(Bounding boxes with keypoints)
== Segment start ==

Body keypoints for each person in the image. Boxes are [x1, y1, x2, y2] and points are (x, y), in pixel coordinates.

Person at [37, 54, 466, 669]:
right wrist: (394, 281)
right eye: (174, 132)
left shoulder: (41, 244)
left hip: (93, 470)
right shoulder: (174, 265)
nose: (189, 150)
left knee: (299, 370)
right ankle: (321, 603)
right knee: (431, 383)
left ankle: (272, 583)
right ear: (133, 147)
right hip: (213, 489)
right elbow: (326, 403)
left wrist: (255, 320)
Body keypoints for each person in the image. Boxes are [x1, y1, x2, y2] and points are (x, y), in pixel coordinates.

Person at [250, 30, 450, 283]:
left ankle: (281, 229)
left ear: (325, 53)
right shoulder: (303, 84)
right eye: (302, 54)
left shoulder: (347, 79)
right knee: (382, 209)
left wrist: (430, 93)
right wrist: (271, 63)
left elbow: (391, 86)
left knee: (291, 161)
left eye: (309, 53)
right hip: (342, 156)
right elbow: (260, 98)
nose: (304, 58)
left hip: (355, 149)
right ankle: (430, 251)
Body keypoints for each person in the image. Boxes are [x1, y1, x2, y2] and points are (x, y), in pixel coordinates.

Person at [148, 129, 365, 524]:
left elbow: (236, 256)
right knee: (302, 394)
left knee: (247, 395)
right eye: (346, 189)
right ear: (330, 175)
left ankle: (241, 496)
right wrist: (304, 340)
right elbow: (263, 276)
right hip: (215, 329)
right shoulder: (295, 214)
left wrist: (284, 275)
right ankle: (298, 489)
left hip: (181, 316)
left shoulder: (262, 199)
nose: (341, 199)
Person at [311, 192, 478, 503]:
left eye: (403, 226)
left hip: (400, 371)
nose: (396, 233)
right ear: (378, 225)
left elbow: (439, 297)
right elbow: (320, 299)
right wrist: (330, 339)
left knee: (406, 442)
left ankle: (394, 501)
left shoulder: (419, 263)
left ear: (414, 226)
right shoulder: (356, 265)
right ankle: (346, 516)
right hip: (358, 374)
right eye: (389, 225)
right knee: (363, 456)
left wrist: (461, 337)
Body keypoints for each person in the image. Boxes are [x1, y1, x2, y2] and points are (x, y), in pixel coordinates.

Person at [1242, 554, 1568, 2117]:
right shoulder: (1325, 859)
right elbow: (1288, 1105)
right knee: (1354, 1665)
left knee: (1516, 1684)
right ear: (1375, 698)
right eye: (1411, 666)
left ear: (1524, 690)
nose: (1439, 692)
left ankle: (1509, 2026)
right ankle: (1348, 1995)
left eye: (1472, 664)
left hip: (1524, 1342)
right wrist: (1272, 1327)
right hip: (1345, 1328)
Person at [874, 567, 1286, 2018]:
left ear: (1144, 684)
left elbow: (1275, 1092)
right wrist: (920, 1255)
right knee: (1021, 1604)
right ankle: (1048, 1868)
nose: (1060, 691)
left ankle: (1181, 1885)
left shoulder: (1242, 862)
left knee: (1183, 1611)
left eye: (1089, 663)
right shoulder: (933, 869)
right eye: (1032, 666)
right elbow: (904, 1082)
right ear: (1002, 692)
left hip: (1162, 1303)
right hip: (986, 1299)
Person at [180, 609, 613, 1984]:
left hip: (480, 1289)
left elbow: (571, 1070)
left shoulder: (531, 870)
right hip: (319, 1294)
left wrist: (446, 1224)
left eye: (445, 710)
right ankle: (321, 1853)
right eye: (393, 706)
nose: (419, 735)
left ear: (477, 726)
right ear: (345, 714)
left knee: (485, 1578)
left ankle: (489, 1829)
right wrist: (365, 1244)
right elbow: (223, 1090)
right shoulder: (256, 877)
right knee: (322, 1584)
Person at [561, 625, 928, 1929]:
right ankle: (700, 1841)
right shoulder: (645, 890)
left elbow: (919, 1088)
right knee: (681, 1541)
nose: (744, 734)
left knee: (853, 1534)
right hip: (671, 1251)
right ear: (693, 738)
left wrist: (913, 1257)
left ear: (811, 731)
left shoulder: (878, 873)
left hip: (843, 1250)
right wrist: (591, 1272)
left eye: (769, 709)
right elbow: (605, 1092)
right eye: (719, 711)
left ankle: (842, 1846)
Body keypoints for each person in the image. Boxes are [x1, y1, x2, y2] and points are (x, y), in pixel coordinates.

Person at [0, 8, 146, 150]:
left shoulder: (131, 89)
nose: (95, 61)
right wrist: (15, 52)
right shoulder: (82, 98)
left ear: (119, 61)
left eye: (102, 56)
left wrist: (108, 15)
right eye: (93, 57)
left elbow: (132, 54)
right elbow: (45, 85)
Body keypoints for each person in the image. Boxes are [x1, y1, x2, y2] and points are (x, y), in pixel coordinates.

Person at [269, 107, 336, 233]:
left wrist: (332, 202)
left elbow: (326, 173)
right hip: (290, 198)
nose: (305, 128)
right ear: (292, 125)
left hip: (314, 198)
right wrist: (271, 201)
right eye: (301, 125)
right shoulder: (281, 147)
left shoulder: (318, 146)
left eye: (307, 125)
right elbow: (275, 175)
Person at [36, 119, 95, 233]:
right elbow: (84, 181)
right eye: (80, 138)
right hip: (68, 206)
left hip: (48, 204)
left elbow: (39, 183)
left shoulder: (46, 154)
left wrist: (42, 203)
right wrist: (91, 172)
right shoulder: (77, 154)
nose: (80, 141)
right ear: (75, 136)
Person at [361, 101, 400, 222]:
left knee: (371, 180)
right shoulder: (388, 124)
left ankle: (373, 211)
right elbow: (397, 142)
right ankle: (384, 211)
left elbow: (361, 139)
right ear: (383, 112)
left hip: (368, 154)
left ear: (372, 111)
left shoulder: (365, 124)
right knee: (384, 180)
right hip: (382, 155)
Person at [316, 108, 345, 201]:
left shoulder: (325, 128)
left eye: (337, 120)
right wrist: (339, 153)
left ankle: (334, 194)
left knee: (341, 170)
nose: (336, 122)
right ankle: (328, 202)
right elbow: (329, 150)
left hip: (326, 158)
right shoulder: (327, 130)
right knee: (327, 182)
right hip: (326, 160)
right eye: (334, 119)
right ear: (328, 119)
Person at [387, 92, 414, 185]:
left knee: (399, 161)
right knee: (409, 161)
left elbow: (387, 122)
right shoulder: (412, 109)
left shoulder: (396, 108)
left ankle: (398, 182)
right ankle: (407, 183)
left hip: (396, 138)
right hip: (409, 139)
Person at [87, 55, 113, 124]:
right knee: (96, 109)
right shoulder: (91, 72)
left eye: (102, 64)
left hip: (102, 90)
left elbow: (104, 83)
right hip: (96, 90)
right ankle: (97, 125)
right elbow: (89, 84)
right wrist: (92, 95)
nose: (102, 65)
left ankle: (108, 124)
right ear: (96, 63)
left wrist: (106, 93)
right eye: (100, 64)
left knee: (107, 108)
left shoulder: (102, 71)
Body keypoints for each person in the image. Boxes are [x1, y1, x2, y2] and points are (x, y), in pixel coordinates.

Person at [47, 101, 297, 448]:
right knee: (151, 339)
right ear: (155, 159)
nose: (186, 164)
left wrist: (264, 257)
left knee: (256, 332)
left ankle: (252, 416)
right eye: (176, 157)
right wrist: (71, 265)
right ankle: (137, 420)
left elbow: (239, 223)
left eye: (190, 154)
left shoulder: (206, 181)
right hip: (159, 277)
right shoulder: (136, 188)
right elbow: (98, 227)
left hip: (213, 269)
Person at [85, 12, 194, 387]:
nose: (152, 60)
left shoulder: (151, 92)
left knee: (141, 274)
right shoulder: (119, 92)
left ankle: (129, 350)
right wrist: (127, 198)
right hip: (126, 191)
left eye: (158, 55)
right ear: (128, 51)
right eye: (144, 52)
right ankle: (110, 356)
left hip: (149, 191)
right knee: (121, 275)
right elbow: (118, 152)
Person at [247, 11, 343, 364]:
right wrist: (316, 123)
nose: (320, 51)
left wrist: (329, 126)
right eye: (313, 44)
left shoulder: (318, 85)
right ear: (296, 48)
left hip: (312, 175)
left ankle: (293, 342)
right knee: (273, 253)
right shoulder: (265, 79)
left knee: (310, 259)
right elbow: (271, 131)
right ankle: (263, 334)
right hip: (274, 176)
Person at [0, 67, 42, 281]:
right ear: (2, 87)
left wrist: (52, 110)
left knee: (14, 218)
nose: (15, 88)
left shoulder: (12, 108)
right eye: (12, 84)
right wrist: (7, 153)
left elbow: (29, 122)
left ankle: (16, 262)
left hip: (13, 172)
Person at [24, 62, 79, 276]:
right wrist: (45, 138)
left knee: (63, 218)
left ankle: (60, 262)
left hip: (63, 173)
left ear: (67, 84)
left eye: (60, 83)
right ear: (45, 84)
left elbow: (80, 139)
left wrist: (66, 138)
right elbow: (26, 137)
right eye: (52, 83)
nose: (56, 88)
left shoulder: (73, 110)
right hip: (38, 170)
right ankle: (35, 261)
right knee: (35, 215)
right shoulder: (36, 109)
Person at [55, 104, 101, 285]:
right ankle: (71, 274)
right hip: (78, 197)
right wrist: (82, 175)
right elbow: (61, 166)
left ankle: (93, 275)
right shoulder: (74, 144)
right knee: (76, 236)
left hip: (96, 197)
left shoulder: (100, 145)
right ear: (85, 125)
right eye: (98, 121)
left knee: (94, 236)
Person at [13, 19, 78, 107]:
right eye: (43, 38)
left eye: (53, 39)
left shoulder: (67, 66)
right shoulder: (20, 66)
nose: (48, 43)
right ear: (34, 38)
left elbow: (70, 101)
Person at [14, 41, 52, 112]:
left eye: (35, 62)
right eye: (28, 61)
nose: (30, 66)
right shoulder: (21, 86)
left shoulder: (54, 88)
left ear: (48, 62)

== Segment end ==

Take the entries above and return only the lines from the one with "right hip: (213, 489)" to the one with "right elbow: (263, 276)", both included, unchanged.

■ REPLY:
right hip: (213, 489)
right elbow: (326, 403)
left wrist: (255, 320)
Body keypoints for each person in the image. Boxes are [x1, y1, x2, y2] and points are (x, y), in pixel coordinates.

Person at [250, 30, 450, 283]:
left ankle: (281, 229)
left ear: (325, 53)
right shoulder: (303, 84)
right eye: (302, 54)
left shoulder: (347, 79)
right knee: (382, 209)
left wrist: (430, 93)
right wrist: (271, 63)
left elbow: (391, 86)
left knee: (291, 161)
left eye: (309, 53)
right hip: (342, 156)
right elbow: (260, 98)
nose: (304, 58)
left hip: (355, 149)
right ankle: (430, 251)
Body keypoints for each person in the image. Boxes are [x1, y1, x2, y2] and points are (x, y), in pixel coordinates.

Person at [148, 129, 365, 524]:
left elbow: (236, 256)
right knee: (302, 394)
left knee: (247, 395)
right eye: (346, 189)
right ear: (330, 175)
left ankle: (241, 496)
right wrist: (304, 340)
right elbow: (263, 276)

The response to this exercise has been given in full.